------ DOCUMENT ------
Influence of a Magnetic Obstacle on Forced Convection in a Three-Dimensional Duct With a Circular Cylinder

[+] Author and Article Information
Xidong Zhang

College of Energy and Power Engineering,
Nanjing Institute of Technology,
Nanjing 211167, China;
College of Astronautics,
Nanjing University of Aeronautics
and Astronautics,
Nanjing 210016, China

Hulin Huang

College of Astronautics,
Nanjing University of Aeronautics
and Astronautics,
Nanjing 210016, China
e-mail: hlhuang@nuaa.edu.cn

Yin Zhang

College of Astronautics,
Nanjing University of Aeronautics
and Astronautics,
Nanjing 210016, China

Hongyan Wang

College of Energy and Power Engineering,
Nanjing Institute of Technology,
Nanjing 211167, China

1Corresponding author.

Contributed by the Heat Transfer Division of ASME for publication in the JOURNAL OF HEAT TRANSFER. Manuscript received April 11, 2014; final manuscript received June 23, 2015; published online August 11, 2015. Assoc. Editor: Ali Khounsary.
------
WHAT IS BEING ASKED -
Answer the following questions using the article header:
(a) Which author is listed only under the College of Energy and Power Engineering, Nanjing Institute of Technology?
(b) What e-mail address appears for Hulin Huang?
(c) On what date was the final manuscript received?
------ LISTED RECORDS ------
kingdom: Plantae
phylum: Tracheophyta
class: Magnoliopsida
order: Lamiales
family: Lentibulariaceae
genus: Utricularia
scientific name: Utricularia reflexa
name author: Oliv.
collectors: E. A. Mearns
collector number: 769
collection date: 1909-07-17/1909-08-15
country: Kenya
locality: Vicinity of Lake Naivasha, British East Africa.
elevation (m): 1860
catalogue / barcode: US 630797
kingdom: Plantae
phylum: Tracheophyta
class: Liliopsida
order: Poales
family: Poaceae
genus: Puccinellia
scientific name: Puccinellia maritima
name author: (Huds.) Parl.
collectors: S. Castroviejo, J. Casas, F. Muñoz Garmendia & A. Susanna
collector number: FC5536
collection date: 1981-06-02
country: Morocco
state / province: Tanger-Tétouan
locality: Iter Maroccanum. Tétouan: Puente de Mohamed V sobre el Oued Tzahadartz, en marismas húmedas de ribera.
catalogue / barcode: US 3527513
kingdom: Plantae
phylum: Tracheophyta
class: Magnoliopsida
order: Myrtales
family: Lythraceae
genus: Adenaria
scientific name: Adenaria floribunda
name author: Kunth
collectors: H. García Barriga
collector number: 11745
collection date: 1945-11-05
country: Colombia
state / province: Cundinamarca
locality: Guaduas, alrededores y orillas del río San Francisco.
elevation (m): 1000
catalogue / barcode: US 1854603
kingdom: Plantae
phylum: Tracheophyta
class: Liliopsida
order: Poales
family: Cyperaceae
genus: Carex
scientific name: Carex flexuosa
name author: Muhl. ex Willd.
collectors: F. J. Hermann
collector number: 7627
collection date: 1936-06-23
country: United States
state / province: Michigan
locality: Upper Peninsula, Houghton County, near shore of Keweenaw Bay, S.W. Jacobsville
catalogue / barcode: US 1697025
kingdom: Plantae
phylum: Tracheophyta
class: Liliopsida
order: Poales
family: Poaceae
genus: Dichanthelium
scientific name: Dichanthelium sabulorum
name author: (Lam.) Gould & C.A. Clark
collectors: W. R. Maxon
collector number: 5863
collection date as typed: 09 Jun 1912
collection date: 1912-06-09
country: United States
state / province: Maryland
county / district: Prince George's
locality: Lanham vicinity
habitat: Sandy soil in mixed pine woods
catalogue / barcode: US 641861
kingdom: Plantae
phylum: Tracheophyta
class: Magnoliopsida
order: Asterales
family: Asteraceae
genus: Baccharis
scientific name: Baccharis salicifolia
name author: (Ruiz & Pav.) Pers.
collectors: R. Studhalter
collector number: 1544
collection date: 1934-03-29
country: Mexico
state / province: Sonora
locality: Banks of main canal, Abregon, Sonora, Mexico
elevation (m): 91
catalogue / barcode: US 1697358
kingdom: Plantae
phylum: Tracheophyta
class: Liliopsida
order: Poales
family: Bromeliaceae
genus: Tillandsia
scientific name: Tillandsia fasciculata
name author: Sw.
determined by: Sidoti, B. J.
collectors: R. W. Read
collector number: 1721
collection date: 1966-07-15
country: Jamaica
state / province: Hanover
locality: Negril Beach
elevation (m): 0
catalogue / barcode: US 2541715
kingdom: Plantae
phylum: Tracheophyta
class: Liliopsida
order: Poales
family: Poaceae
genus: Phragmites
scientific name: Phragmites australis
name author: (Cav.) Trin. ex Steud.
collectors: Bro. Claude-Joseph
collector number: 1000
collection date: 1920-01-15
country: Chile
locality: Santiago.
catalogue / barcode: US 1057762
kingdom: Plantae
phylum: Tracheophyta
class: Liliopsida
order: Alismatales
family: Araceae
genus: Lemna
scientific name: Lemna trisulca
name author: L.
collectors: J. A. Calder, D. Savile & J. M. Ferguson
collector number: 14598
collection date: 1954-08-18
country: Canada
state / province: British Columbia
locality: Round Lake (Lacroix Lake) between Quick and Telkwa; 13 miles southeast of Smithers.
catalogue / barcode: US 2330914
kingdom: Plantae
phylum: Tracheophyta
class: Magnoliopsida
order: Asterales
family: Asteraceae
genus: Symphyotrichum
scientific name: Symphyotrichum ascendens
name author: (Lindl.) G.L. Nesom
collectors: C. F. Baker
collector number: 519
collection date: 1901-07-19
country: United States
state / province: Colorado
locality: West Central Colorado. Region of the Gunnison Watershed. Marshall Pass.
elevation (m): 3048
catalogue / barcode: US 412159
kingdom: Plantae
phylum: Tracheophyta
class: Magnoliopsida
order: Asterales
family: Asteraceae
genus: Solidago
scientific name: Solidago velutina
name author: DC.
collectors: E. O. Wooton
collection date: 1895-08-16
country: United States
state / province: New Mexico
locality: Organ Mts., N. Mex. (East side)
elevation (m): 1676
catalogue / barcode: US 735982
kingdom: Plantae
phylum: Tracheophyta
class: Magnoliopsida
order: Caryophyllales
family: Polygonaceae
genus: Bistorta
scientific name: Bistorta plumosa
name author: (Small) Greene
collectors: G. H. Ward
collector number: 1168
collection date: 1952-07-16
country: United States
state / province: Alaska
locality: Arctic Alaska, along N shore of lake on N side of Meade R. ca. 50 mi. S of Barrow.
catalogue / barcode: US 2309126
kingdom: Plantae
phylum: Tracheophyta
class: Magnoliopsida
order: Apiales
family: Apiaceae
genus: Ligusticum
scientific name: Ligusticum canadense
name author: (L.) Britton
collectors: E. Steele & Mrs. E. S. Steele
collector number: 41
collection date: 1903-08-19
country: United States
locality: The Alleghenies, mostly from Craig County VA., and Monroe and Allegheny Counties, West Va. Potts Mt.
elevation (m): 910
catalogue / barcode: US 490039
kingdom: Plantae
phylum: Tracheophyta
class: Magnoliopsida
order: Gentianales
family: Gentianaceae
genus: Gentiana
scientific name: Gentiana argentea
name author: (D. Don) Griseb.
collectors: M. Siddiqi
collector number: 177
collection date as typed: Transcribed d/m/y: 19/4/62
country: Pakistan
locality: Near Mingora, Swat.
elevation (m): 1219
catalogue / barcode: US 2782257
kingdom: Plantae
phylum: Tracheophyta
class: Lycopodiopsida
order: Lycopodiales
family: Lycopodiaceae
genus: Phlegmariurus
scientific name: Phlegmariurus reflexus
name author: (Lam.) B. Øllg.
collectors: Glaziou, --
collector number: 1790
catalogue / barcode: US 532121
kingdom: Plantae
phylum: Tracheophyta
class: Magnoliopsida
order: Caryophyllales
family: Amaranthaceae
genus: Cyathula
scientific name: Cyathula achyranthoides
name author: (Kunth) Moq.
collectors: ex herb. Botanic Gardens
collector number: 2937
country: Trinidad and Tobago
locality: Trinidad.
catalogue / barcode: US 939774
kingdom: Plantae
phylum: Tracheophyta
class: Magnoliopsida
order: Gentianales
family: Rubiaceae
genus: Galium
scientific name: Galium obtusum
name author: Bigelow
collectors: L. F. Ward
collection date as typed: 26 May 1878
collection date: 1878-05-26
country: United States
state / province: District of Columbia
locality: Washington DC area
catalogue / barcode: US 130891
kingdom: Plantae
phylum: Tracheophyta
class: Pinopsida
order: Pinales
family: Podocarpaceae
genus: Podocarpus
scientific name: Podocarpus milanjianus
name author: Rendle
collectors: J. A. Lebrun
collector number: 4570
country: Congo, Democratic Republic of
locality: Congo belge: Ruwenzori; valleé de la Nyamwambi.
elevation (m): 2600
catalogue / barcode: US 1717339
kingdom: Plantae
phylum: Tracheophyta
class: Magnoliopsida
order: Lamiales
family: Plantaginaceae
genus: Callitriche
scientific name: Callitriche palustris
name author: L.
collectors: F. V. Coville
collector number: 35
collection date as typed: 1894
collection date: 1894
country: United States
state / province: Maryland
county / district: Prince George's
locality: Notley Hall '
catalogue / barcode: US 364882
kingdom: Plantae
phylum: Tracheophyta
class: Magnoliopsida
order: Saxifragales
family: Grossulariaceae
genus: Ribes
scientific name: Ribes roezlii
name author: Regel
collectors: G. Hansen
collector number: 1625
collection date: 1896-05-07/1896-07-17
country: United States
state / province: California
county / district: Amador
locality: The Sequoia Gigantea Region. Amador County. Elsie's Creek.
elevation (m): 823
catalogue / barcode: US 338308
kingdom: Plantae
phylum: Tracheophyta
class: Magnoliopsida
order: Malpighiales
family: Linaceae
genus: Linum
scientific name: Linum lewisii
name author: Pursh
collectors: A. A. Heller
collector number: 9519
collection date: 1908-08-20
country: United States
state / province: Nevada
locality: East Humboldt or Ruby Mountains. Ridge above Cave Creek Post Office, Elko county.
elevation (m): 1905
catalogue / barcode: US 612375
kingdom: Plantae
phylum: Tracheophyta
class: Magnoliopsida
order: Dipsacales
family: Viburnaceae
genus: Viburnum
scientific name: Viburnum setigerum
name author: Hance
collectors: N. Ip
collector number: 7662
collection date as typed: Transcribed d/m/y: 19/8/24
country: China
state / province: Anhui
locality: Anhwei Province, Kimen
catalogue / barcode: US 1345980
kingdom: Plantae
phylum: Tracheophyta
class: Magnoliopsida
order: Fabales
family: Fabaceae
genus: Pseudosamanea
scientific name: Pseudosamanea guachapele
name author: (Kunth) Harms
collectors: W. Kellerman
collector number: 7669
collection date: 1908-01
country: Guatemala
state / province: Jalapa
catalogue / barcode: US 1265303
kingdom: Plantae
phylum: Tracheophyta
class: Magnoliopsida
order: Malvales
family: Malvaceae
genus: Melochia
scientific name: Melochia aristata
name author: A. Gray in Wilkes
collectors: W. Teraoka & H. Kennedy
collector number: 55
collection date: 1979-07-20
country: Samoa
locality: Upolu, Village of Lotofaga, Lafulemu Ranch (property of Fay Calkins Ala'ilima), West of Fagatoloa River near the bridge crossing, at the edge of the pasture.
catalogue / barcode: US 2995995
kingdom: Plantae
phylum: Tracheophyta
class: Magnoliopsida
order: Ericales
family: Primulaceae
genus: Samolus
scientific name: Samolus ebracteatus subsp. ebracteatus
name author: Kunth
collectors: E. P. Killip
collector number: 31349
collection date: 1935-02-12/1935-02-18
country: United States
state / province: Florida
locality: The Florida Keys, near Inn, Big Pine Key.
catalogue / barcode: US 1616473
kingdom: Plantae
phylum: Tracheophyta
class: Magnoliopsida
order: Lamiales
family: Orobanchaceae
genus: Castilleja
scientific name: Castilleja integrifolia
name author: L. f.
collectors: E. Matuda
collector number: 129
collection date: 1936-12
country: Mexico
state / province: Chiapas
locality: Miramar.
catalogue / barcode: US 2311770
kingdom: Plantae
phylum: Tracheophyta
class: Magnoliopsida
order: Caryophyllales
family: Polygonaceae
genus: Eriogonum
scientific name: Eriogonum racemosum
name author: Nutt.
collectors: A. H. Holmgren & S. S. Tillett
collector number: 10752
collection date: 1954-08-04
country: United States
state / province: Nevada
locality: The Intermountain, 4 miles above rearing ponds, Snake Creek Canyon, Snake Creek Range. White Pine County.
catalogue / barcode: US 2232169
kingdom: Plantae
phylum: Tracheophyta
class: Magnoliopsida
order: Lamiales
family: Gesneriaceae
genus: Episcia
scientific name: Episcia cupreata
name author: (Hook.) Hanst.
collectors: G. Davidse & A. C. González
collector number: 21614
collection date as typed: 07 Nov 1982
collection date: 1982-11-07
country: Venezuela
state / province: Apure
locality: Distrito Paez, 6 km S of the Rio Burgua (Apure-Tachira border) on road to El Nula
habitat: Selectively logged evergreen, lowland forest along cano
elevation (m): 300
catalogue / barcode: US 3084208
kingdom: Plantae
------
RESPONSE -
(a) Hongyan Wang
(b) hlhuang@nuaa.edu.cn
(c) June 23, 2015